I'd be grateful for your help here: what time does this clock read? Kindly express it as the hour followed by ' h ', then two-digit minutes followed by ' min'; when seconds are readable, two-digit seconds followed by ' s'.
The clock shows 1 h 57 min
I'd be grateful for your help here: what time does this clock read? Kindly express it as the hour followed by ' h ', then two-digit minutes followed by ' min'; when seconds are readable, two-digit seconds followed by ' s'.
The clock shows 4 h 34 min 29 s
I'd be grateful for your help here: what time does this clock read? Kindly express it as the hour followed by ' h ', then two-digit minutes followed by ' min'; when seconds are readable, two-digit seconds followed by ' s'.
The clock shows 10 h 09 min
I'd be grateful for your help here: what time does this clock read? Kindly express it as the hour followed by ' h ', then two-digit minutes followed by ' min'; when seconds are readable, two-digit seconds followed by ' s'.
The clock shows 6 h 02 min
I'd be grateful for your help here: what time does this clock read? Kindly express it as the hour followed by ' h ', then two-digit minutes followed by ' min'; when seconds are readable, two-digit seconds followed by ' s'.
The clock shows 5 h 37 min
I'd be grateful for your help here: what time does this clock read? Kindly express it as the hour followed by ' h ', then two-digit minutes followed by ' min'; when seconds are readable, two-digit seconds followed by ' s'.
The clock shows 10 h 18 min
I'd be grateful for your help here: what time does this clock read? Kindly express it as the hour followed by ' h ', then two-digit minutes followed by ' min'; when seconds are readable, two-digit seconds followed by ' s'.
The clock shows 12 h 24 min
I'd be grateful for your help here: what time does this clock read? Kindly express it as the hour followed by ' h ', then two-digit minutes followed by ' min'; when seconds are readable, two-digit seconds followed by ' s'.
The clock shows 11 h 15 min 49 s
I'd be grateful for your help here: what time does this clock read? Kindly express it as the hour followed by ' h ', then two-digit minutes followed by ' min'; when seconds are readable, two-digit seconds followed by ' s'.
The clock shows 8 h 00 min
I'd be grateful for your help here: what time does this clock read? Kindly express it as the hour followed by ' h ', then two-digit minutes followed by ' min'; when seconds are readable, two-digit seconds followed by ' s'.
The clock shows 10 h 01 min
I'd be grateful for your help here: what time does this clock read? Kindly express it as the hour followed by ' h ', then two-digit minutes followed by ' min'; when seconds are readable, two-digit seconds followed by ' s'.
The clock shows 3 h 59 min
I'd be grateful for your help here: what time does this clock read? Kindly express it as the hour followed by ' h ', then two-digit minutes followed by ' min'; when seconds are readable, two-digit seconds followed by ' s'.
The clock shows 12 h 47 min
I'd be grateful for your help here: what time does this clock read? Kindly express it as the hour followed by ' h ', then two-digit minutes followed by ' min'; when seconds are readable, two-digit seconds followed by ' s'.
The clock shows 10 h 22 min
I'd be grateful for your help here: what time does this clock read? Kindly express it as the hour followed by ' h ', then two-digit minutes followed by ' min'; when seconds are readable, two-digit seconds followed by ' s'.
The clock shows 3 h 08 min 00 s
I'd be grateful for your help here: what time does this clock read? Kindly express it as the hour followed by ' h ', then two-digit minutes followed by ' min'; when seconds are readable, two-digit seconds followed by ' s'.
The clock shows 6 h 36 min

■ **TO BE DONE**
Rewrite all the items above, swapping each occurrence of "The clock shows" for "Displayed time:" and leaving everything else unchanged.

■ **TASK ANSWER**
I'd be grateful for your help here: what time does this clock read? Kindly express it as the hour followed by ' h ', then two-digit minutes followed by ' min'; when seconds are readable, two-digit seconds followed by ' s'.
Displayed time: 1 h 57 min
I'd be grateful for your help here: what time does this clock read? Kindly express it as the hour followed by ' h ', then two-digit minutes followed by ' min'; when seconds are readable, two-digit seconds followed by ' s'.
Displayed time: 4 h 34 min 29 s
I'd be grateful for your help here: what time does this clock read? Kindly express it as the hour followed by ' h ', then two-digit minutes followed by ' min'; when seconds are readable, two-digit seconds followed by ' s'.
Displayed time: 10 h 09 min
I'd be grateful for your help here: what time does this clock read? Kindly express it as the hour followed by ' h ', then two-digit minutes followed by ' min'; when seconds are readable, two-digit seconds followed by ' s'.
Displayed time: 6 h 02 min
I'd be grateful for your help here: what time does this clock read? Kindly express it as the hour followed by ' h ', then two-digit minutes followed by ' min'; when seconds are readable, two-digit seconds followed by ' s'.
Displayed time: 5 h 37 min
I'd be grateful for your help here: what time does this clock read? Kindly express it as the hour followed by ' h ', then two-digit minutes followed by ' min'; when seconds are readable, two-digit seconds followed by ' s'.
Displayed time: 10 h 18 min
I'd be grateful for your help here: what time does this clock read? Kindly express it as the hour followed by ' h ', then two-digit minutes followed by ' min'; when seconds are readable, two-digit seconds followed by ' s'.
Displayed time: 12 h 24 min
I'd be grateful for your help here: what time does this clock read? Kindly express it as the hour followed by ' h ', then two-digit minutes followed by ' min'; when seconds are readable, two-digit seconds followed by ' s'.
Displayed time: 11 h 15 min 49 s
I'd be grateful for your help here: what time does this clock read? Kindly express it as the hour followed by ' h ', then two-digit minutes followed by ' min'; when seconds are readable, two-digit seconds followed by ' s'.
Displayed time: 8 h 00 min
I'd be grateful for your help here: what time does this clock read? Kindly express it as the hour followed by ' h ', then two-digit minutes followed by ' min'; when seconds are readable, two-digit seconds followed by ' s'.
Displayed time: 10 h 01 min
I'd be grateful for your help here: what time does this clock read? Kindly express it as the hour followed by ' h ', then two-digit minutes followed by ' min'; when seconds are readable, two-digit seconds followed by ' s'.
Displayed time: 3 h 59 min
I'd be grateful for your help here: what time does this clock read? Kindly express it as the hour followed by ' h ', then two-digit minutes followed by ' min'; when seconds are readable, two-digit seconds followed by ' s'.
Displayed time: 12 h 47 min
I'd be grateful for your help here: what time does this clock read? Kindly express it as the hour followed by ' h ', then two-digit minutes followed by ' min'; when seconds are readable, two-digit seconds followed by ' s'.
Displayed time: 10 h 22 min
I'd be grateful for your help here: what time does this clock read? Kindly express it as the hour followed by ' h ', then two-digit minutes followed by ' min'; when seconds are readable, two-digit seconds followed by ' s'.
Displayed time: 3 h 08 min 00 s
I'd be grateful for your help here: what time does this clock read? Kindly express it as the hour followed by ' h ', then two-digit minutes followed by ' min'; when seconds are readable, two-digit seconds followed by ' s'.
Displayed time: 6 h 36 min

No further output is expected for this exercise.